## REQUEST
Only the lines below from the one containing "[52,923,214,937] have reasons" through the one containing "(602, 443) none -> [531,197,589,211] Classic" belong in the answer, repeated exactly and without pictures.

(RECORDED DATA)

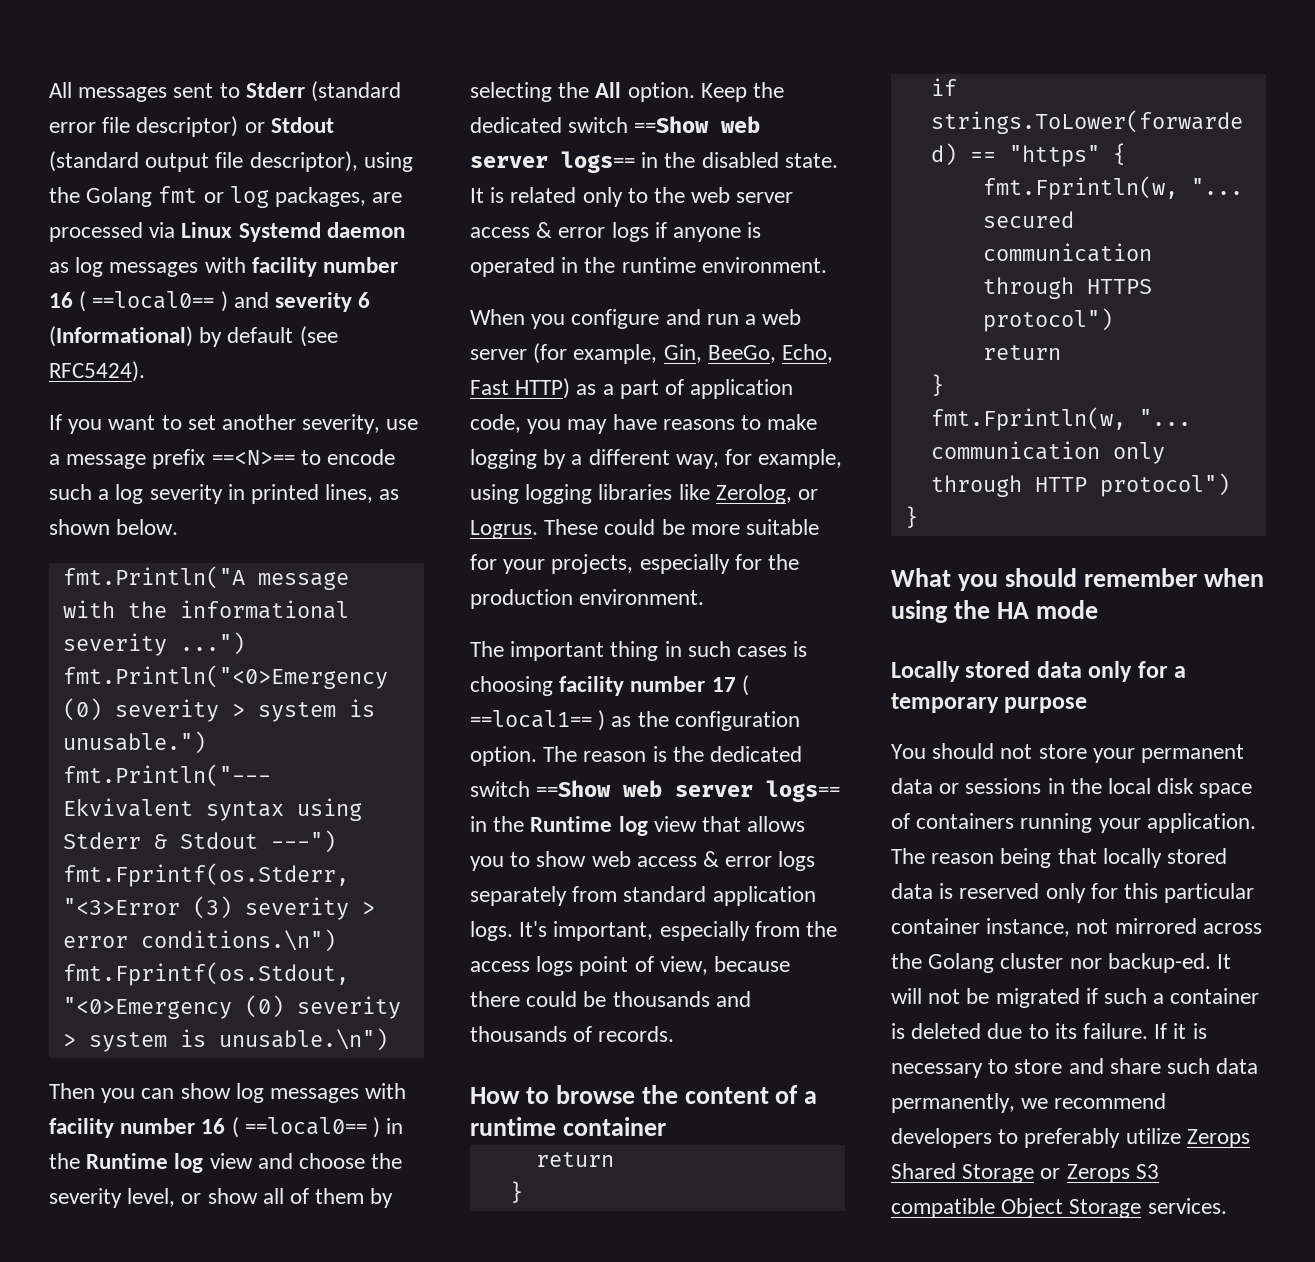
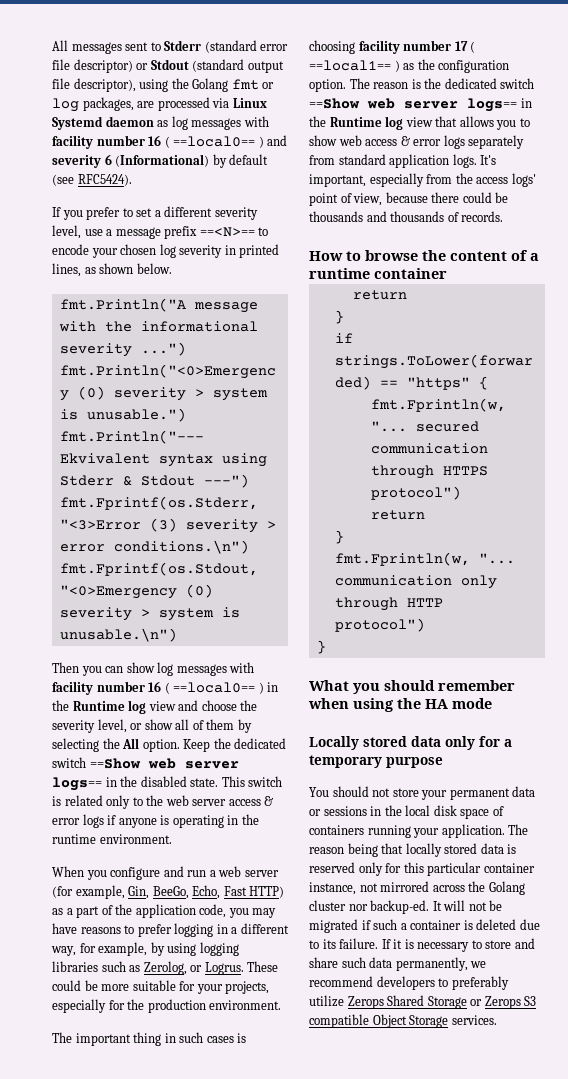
[108,415,156,430] want -> [86,207,121,220] prefer
[222,414,381,434] another severity, -> [154,206,258,220] [52,225,81,239] a different severity level,
[49,484,110,500] such a -> [91,244,157,258] your chosen
[470,188,484,203] It -> [221,776,283,787] This switch
[470,257,555,277] operated -> [172,815,224,828] operating
(685, 387) none -> [115,904,133,915] the
[767,414,818,430] [470,449,567,469] make logging by -> [137,923,228,937] prefer logging in
(843, 459) none -> [150,942,165,956] by
[678,484,710,500] like -> [101,961,141,972] such as
[536,956,574,976] logs -> [511,173,536,187] logs'

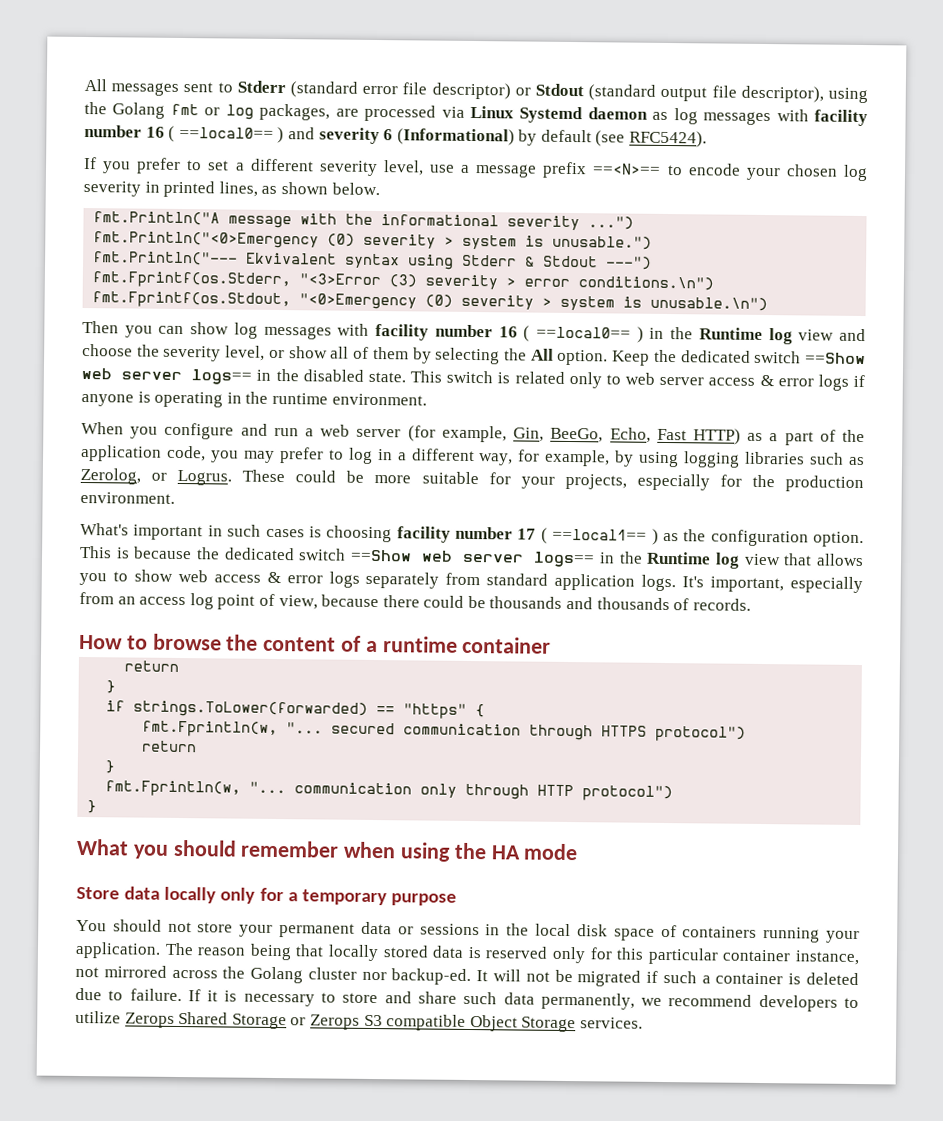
[146,795,164,806] the -> (621, 379) none
[52,923,214,937] have reasons to prefer logging -> [278,447,373,464] prefer to log
[52,1032,162,1046] The important thing -> [80,522,204,541] What's important
[349,78,421,89] The reason is -> [80,545,193,560] This is because
[455,173,536,187] the access logs' -> [117,593,214,610] an access log
[309,736,441,750] Locally stored data -> [76,886,217,904] Store data locally
[322,939,336,949] its -> (124, 995) none
[451,976,509,990] preferably -> (859, 1003) none

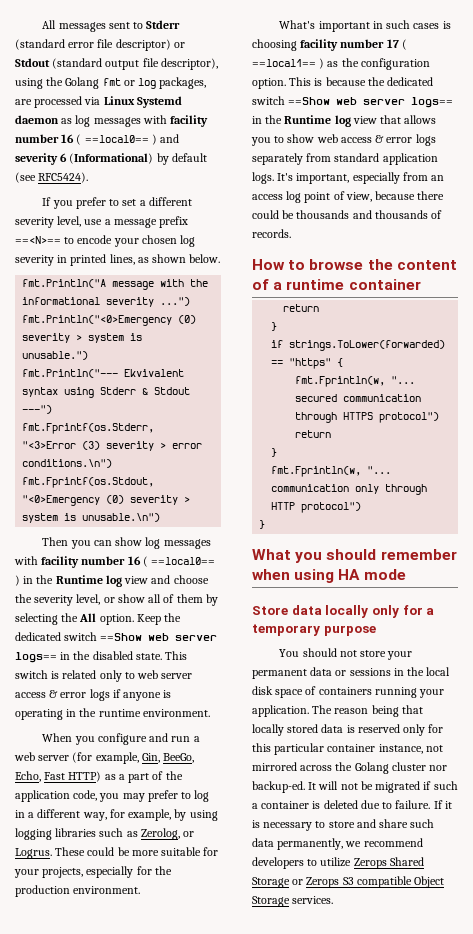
[453,842,487,860] the -> (335, 576) none

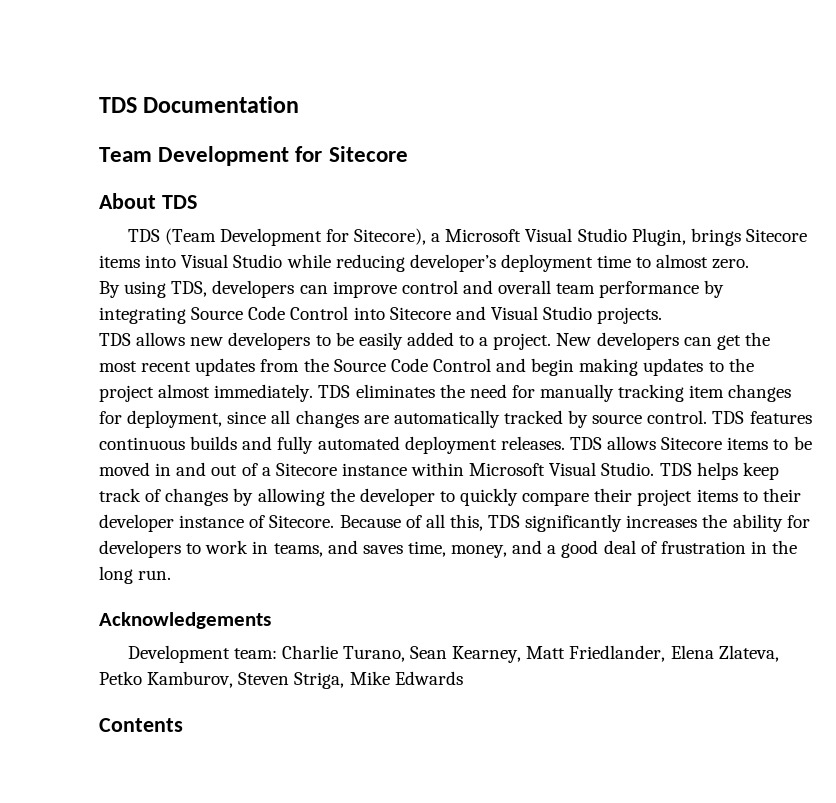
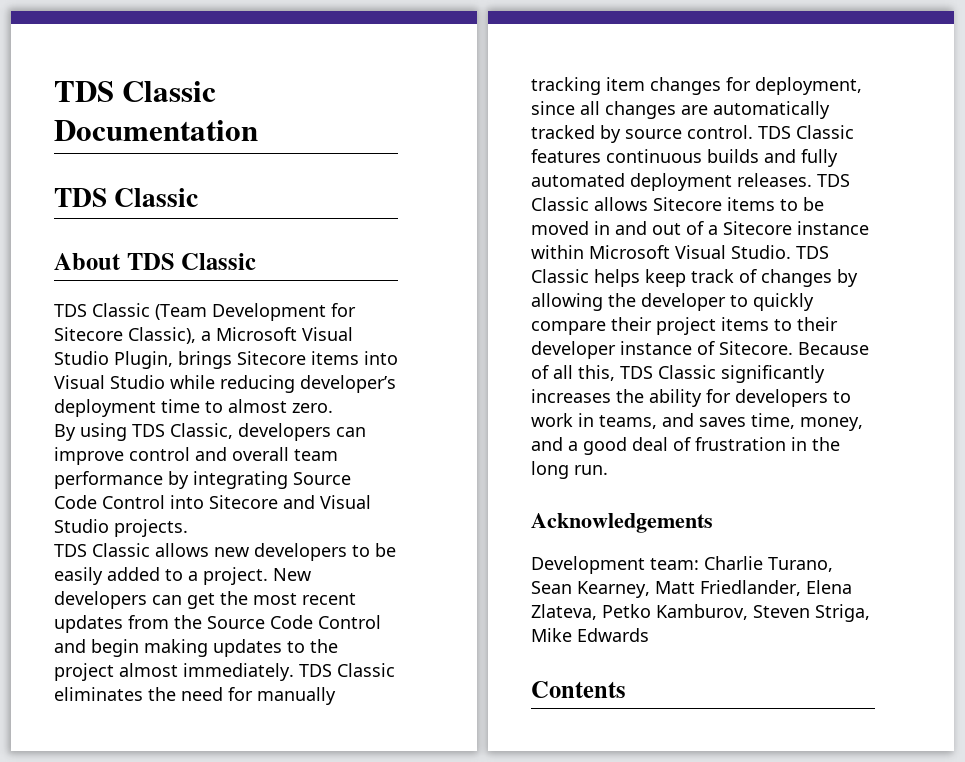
[99,97,137,113] TDS -> [54,81,217,102] TDS Classic
[99,146,408,166] [99,193,197,209] [127,228,427,246] Team Development for Sitecore // About TDS // TDS (Team Development for Sitecore), -> [54,188,199,207] [54,253,257,270] [54,303,356,321] [54,327,196,344] TDS Classic // About TDS Classic // TDS Classic (Team Development for Sitecore Classic),
[171,281,208,297] TDS, -> [132,423,233,439] TDS Classic,
(131, 339) none -> [92,543,150,557] Classic
(351, 391) none -> [337,663,395,677] Classic
(745, 417) none -> [796,125,854,139] Classic
(602, 443) none -> [531,197,589,211] Classic
(692, 469) none -> [531,269,589,283] Classic
(521, 521) none -> [658,365,716,379] Classic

(End RECORDED DATA)

## WRITTEN ANSWER
[52,923,214,937] have reasons to prefer logging -> [278,447,373,464] prefer to log
[52,1032,162,1046] The important thing -> [80,522,204,541] What's important
[349,78,421,89] The reason is -> [80,545,193,560] This is because
[455,173,536,187] the access logs' -> [117,593,214,610] an access log
[309,736,441,750] Locally stored data -> [76,886,217,904] Store data locally
[322,939,336,949] its -> (124, 995) none
[451,976,509,990] preferably -> (859, 1003) none

[453,842,487,860] the -> (335, 576) none

[99,97,137,113] TDS -> [54,81,217,102] TDS Classic
[99,146,408,166] [99,193,197,209] [127,228,427,246] Team Development for Sitecore // About TDS // TDS (Team Development for Sitecore), -> [54,188,199,207] [54,253,257,270] [54,303,356,321] [54,327,196,344] TDS Classic // About TDS Classic // TDS Classic (Team Development for Sitecore Classic),
[171,281,208,297] TDS, -> [132,423,233,439] TDS Classic,
(131, 339) none -> [92,543,150,557] Classic
(351, 391) none -> [337,663,395,677] Classic
(745, 417) none -> [796,125,854,139] Classic
(602, 443) none -> [531,197,589,211] Classic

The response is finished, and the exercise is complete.